Understanding Adverse Childhood Experiences (ACEs)

Understanding Adverse Childhood Experiences (ACEs)

Feb 20, 2019

Barb Green, Parish Nurse

Milton, WI

ACEs are serious childhood traumas that result in toxic stress that can harm a child’s brain. Toxic stress may prevent a child from learning or from playing in a healthy way with other children, which can result in long-term health problems.

Examples of adverse childhood experiences can include: emotional, physical or sexual abuse, emotional or physical neglect, mother treated violently, household substance abuse, household mental illness, parental separation or divorce, household member in prison, bullying (by another child or adult), witnessing violence outside the home, witnessing a brother or sister being abused, racism, sexism or any other form of discrimination, being homeless, natural disasters or war.

These exposures may increase the risk of: adolescent pregnancy, alcoholism and alcohol abuse, depression, illicit drug use, heart disease, liver disease, multiple sexual partners, intimate partner violence, sexually transmitted diseases (STDs), smoking, suicide attempts, or unintended pregnancies.

ACEs affect health through stress. Frequent or prolonged exposure to ACEs can create toxic stress which can damage the developing brain of a child and affect overall health.
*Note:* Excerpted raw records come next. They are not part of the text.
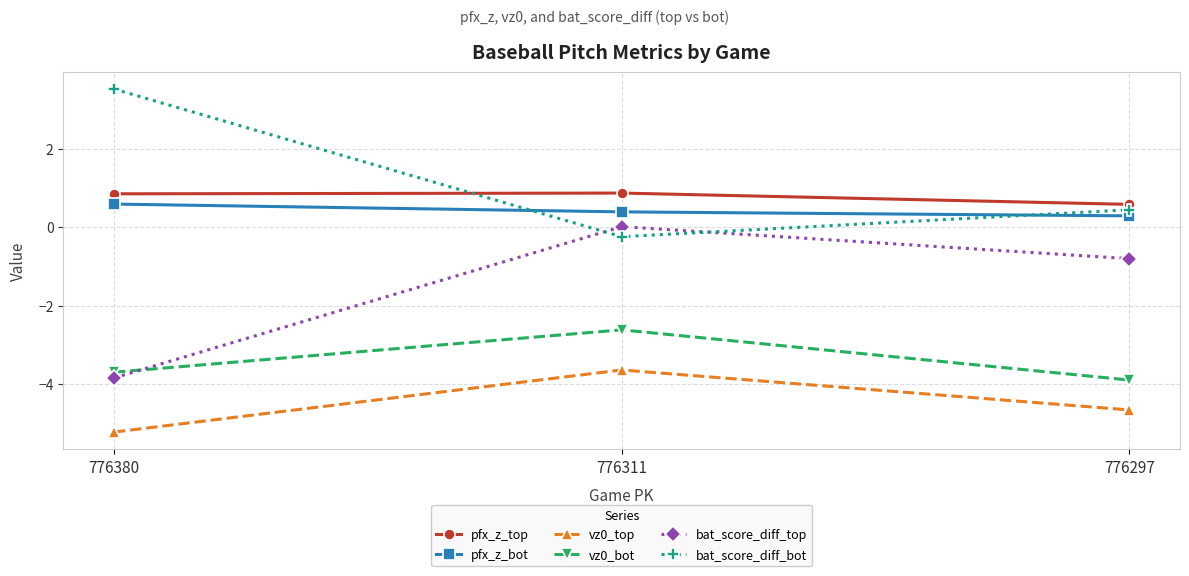

What is the spread (max minus min) of values at 776311?

4.5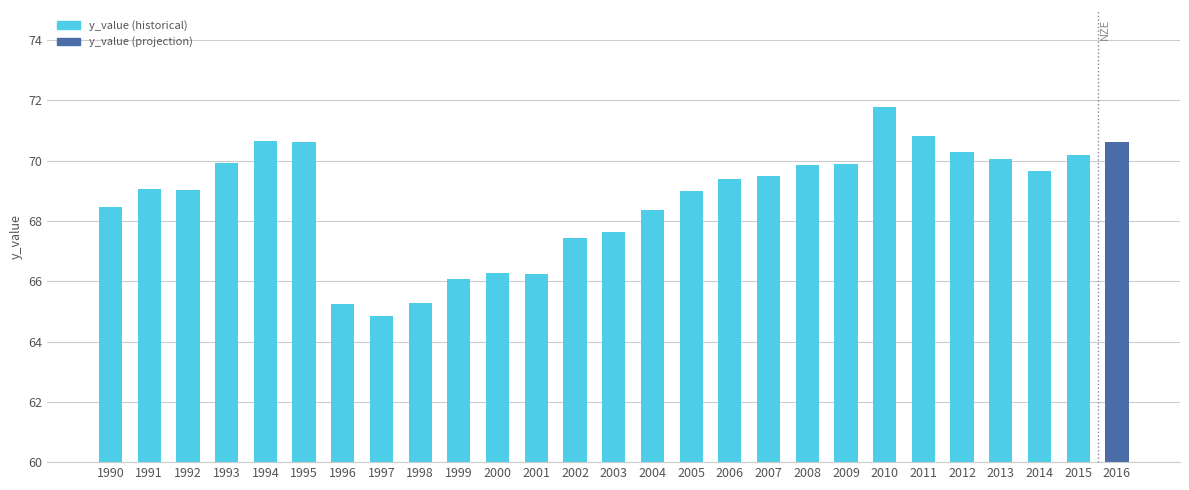

What is the maximum value shown in the chart?

71.8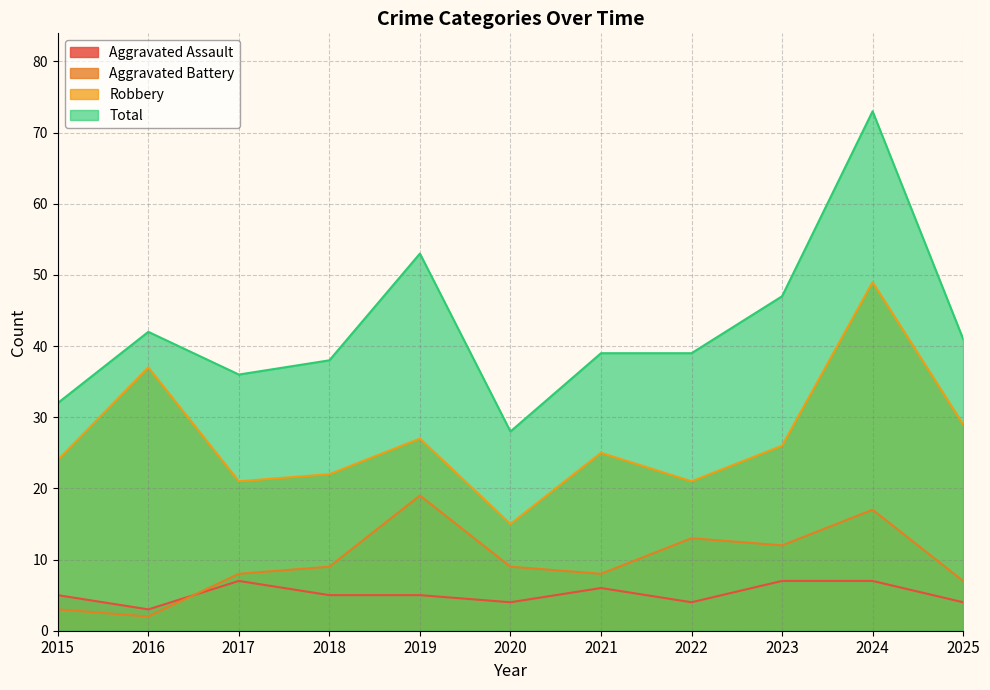

True or false: Aggravated Assault and Total intersect in this chart.

False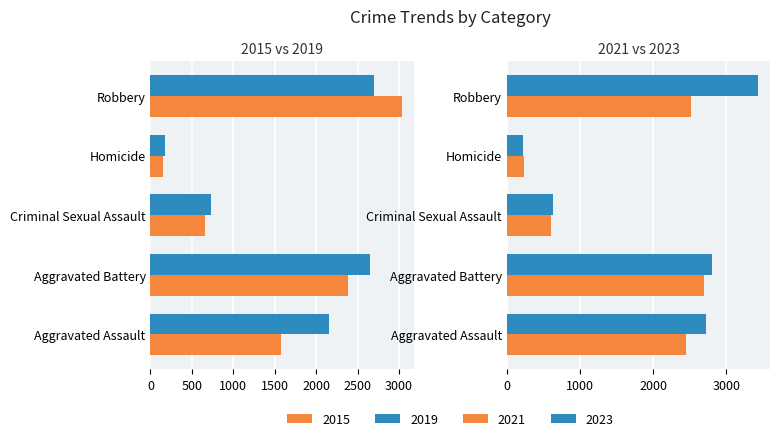

True or false: 2023 has a value of 2718 at Aggravated Assault.

True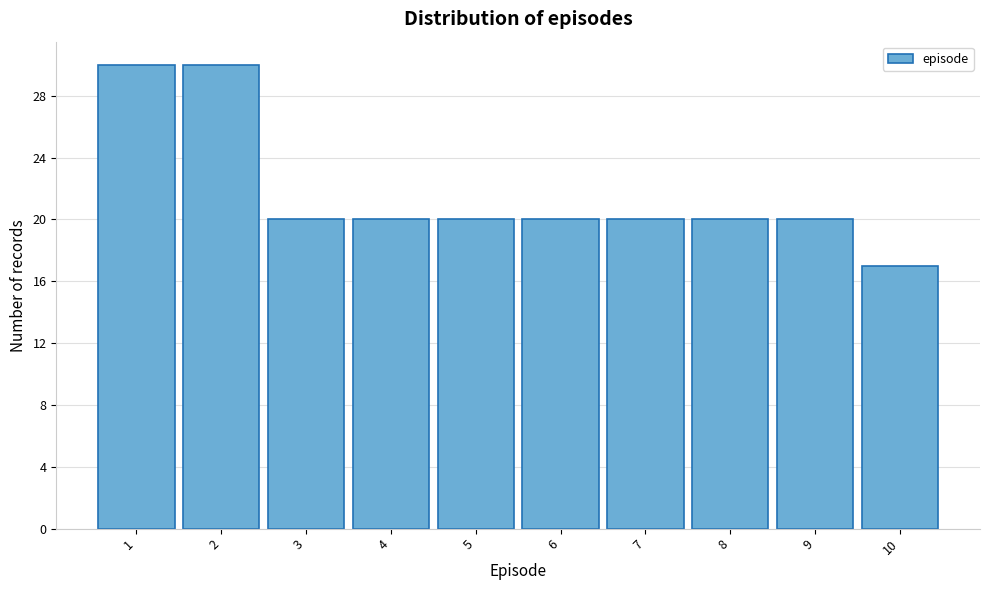

Reading left to right, transcribe this chart: for each bar, give the range it covers on the x-axis and its height. The values are not printed on the chart, so give them approximately, as read against the axis.

0.5 to 1.5: 30
1.5 to 2.5: 30
2.5 to 3.5: 20
3.5 to 4.5: 20
4.5 to 5.5: 20
5.5 to 6.5: 20
6.5 to 7.5: 20
7.5 to 8.5: 20
8.5 to 9.5: 20
9.5 to 10.5: 17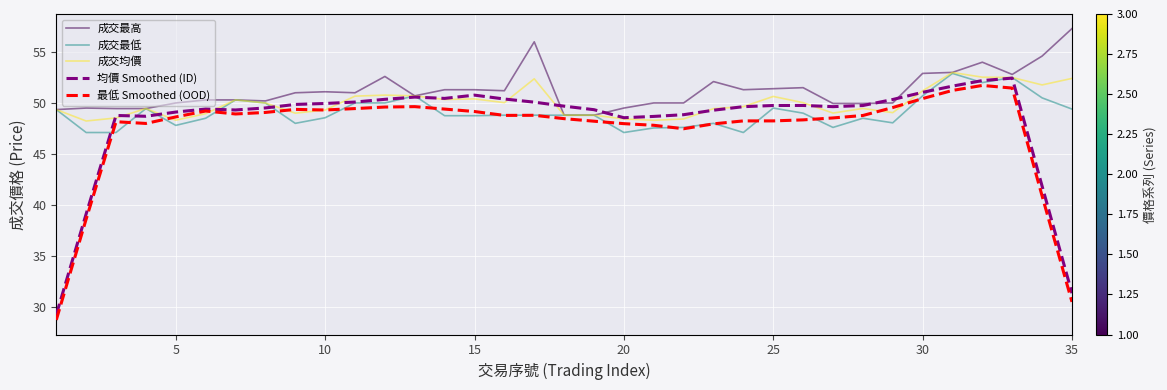

List the series in order of their overall mean, lowest first.

最低 Smoothed (OOD), 均價 Smoothed (ID), 成交最低, 成交均價, 成交最高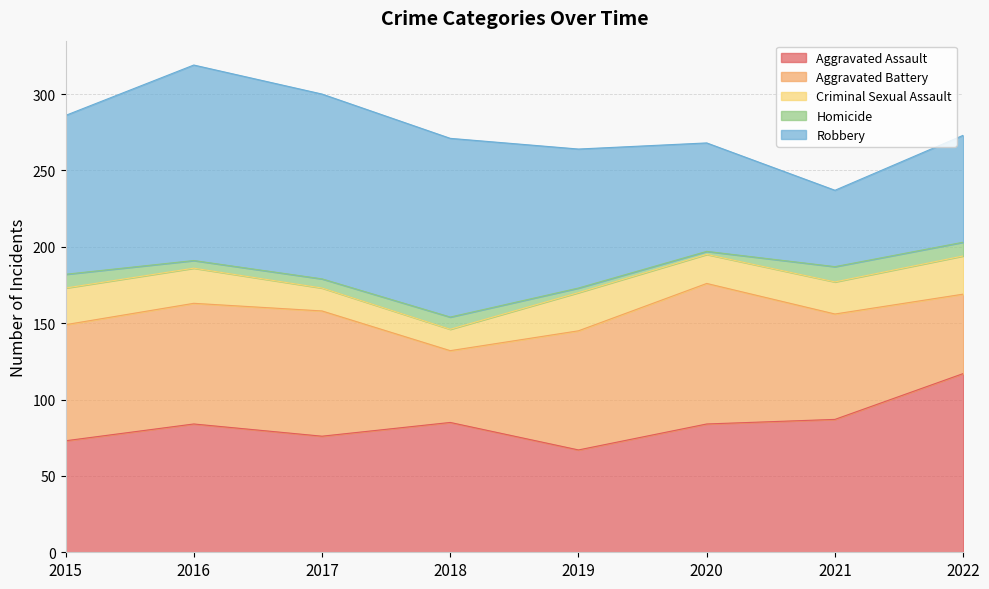

What is the sum of all Robbery values?

752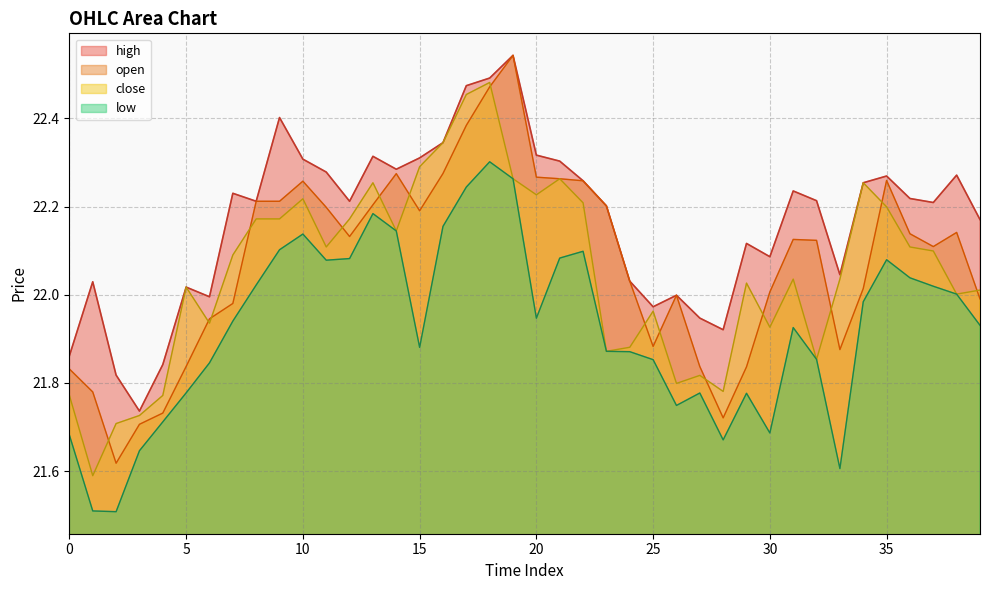

Which has a higher value, 18 or 22?

18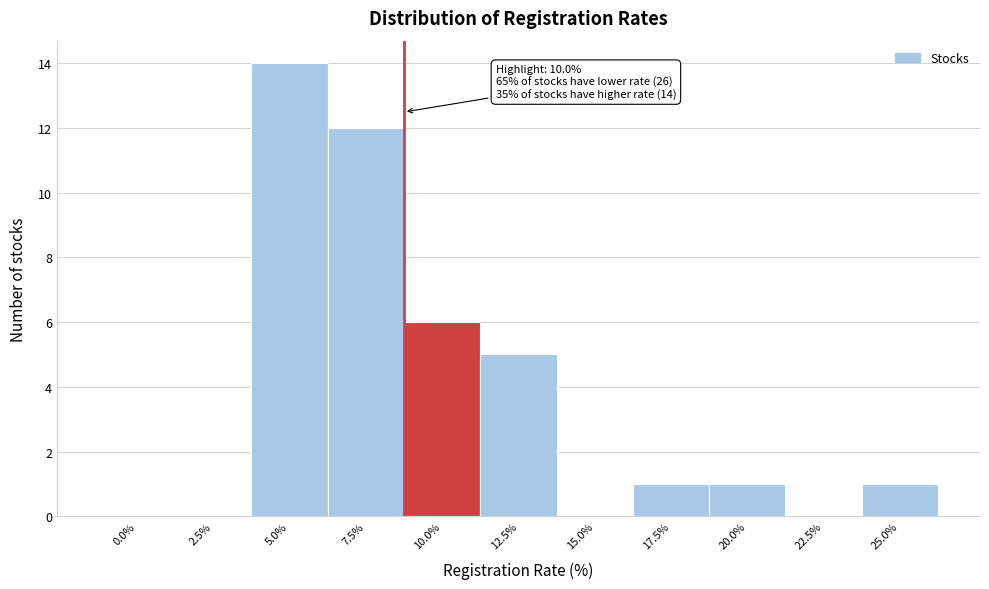

Reading left to right, list all the values displayed in this chart.

0.0%=0	2.5%=0	5.0%=14	7.5%=12	10.0%=6	12.5%=5	15.0%=0	17.5%=1	20.0%=1	22.5%=0	25.0%=1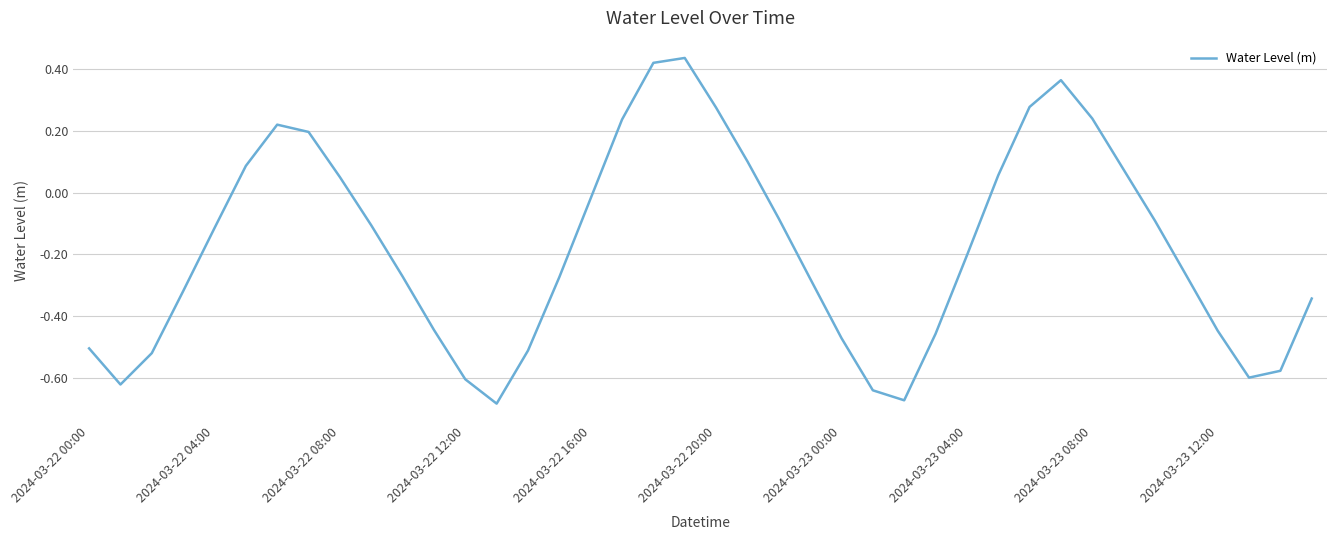

True or false: there are more than 2 points higher than both neighbors.

True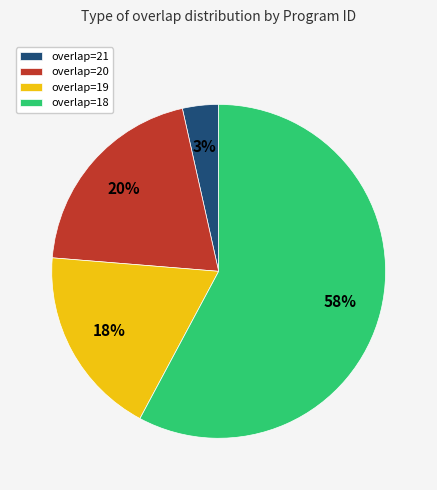

Which category accounts for the majority?

overlap=18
The hormones triggered during extreme stress can damage the brain and body when levels stay high over long periods of time.

Toxic stress reduces the ability to respond, learn or figure things out, which can result in problems in school. It increases difficulty in making friends and maintaining relationships, and increases stress hormones which affect the body’s ability to fight infection. Other results are a lowered tolerance for stress which can result in behaviors such as fighting, checking out, defiance, increased problems with learning and memory which can become permanent and lasting health problems.

According to Dr. Bessel van der Kolk in his book The Body Keeps the Score, the most costly health issue in the United States is child abuse. Its overall costs exceed those of cancer and heart disease combined. Eradicating it would decrease the overall rate of depression by half, alcoholism by 2/3, and suicide, IV drug use, and domestic violence by 3/4. Safe and protective early relationships are critical to protect children from long-term problems. Social support is a biological necessity, not an option.

A survival mode response to toxic stress increases a child’s heart rate, blood pressure, breathing and muscle tension. Their thinking brain is knocked off-line. Self-protection is their priority. In other words: “I can’t hear you! I can’t respond to you! I am just trying to be safe.”

The good news is resilience can bring back health and hope. Resilience is the ability to return to being healthy and hopeful after bad things happen. Research shows that if parents provide a safe environment for their children and teach them how to be resilient, the effects of ACEs can be reduced. Parents, teachers, and caregivers can help children by: gaining an understanding of ACEs, helping children identify feelings and manage emotions, and creating safe physical and emotional environments at home, in school and in neighborhoods.

But what about children who don’t have supportive parents, parents who were never parented themselves? Is there a way to help them? Most of us don’t know the things children we have contact with are experiencing at home. If each of us would reach out to the children we have contact with, be supportive, listen to them, and help them feel safe, we may unknowingly help them become resilient.

For many, having just one supportive adult in their life that they feel safe with can make a world of difference. This may be a teacher, an AWANA or Youth leader, a Sabbath School teacher or a neighbor who opens their home. Being that safe person to just one child may change their life.